Rename "city" to "town" in the listing's opening lines, from its first line through the line containing "region: England", and give back only those lines with nothing else altered.

___ GIVEN DATA

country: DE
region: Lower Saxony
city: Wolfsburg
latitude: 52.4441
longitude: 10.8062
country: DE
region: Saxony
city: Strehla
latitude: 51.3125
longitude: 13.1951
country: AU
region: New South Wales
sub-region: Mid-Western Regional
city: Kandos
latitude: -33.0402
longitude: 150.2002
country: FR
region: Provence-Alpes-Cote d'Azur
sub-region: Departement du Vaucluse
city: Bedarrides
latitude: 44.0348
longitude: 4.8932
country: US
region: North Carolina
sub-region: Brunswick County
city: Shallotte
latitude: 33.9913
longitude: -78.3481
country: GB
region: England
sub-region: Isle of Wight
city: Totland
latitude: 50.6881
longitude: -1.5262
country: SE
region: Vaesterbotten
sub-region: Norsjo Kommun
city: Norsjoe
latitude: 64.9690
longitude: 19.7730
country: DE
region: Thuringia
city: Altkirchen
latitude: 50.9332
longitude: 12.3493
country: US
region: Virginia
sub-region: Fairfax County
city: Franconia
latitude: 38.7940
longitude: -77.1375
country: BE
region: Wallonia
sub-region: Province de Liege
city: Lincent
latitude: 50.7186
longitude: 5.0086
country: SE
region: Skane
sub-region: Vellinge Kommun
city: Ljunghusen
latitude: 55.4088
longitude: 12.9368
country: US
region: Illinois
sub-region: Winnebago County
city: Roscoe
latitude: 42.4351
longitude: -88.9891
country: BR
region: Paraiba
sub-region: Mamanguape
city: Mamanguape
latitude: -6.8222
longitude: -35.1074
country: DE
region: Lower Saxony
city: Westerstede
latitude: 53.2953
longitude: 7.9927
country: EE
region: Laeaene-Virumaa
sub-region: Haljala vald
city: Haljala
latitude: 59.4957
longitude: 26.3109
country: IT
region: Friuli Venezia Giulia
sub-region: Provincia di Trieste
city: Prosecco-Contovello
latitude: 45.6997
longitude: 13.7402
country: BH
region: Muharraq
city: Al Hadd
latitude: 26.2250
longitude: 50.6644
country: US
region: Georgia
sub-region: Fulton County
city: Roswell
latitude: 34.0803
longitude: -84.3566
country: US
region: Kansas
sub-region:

______

▸ **PROBLEM SOLUTION**:
country: DE
region: Lower Saxony
town: Wolfsburg
latitude: 52.4441
longitude: 10.8062
country: DE
region: Saxony
town: Strehla
latitude: 51.3125
longitude: 13.1951
country: AU
region: New South Wales
sub-region: Mid-Western Regional
town: Kandos
latitude: -33.0402
longitude: 150.2002
country: FR
region: Provence-Alpes-Cote d'Azur
sub-region: Departement du Vaucluse
town: Bedarrides
latitude: 44.0348
longitude: 4.8932
country: US
region: North Carolina
sub-region: Brunswick County
town: Shallotte
latitude: 33.9913
longitude: -78.3481
country: GB
region: England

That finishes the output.